◆ INSTRUCTIONS TO FOLLOW:
Retype, without alteration, each line from the line containing "10.9) | 14 N�m |" to the final line of the records.

◆ RECORDS:
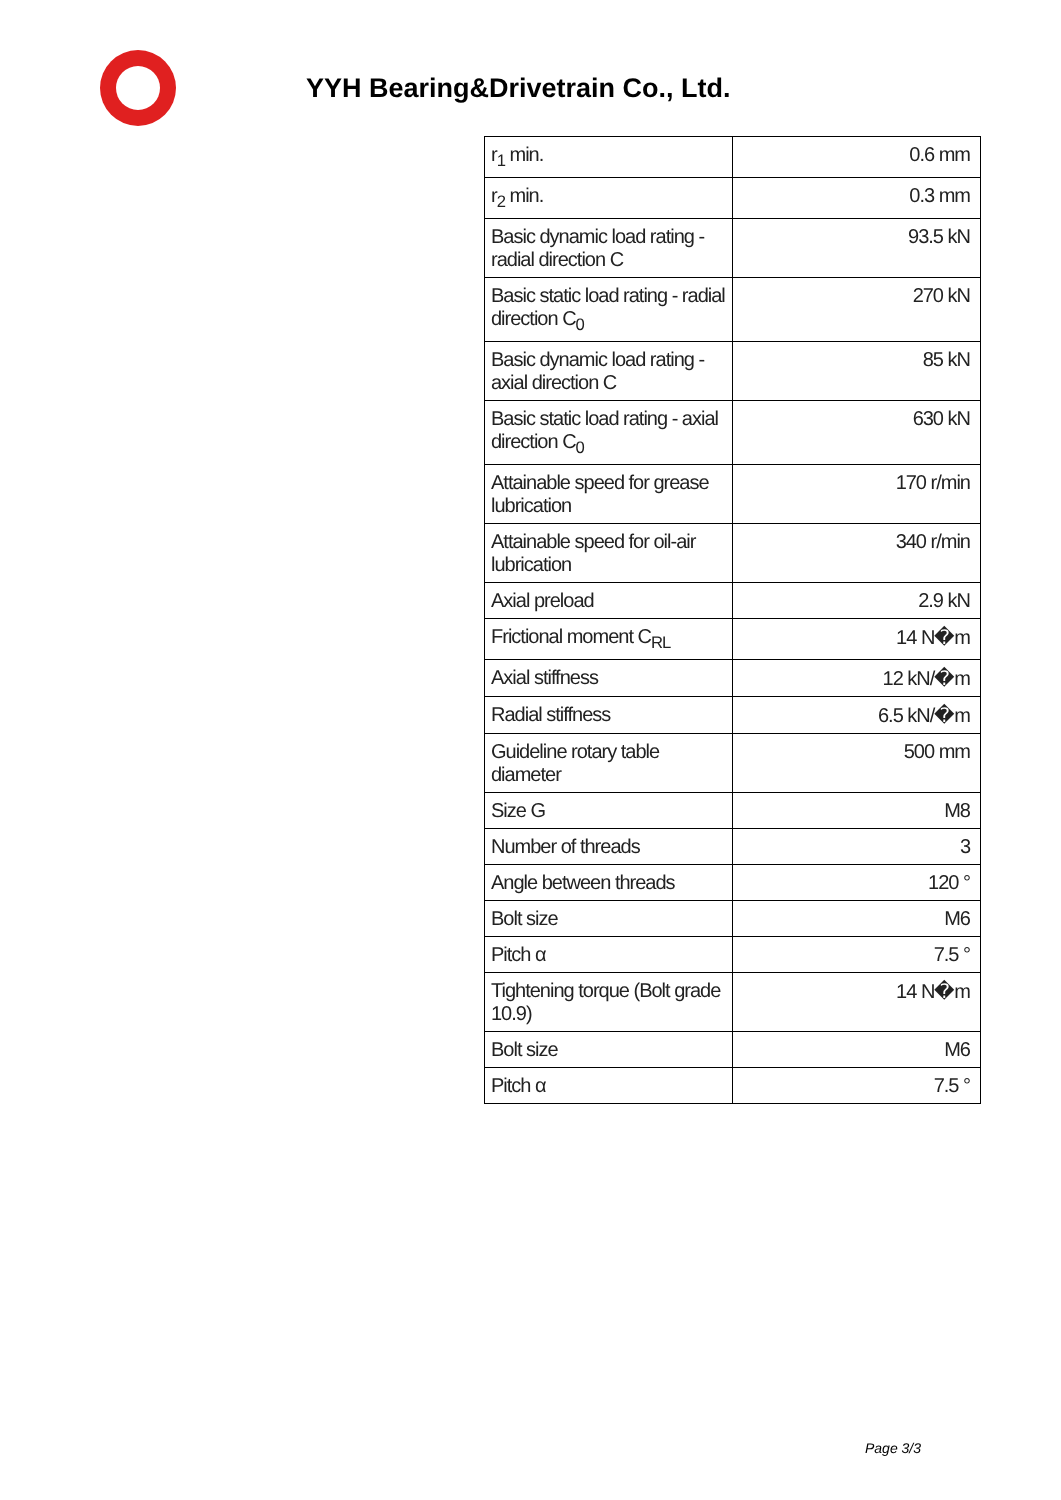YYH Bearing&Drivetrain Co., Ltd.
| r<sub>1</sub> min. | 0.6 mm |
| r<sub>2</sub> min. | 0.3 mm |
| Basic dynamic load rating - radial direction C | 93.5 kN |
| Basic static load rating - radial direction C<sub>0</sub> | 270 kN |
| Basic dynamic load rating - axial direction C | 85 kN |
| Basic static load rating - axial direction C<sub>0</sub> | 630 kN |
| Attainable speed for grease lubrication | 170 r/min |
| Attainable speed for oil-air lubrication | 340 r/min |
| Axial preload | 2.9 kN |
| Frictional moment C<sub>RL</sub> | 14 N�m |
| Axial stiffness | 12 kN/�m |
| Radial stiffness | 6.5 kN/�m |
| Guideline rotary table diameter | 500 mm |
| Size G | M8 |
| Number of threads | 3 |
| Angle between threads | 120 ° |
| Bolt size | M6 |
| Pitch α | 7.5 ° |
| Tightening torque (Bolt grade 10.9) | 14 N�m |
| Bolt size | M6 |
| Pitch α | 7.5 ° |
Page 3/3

◆ SOLUTION TO THE PROBLEM:
| Tightening torque (Bolt grade 10.9) | 14 N�m |
| Bolt size | M6 |
| Pitch α | 7.5 ° |
Page 3/3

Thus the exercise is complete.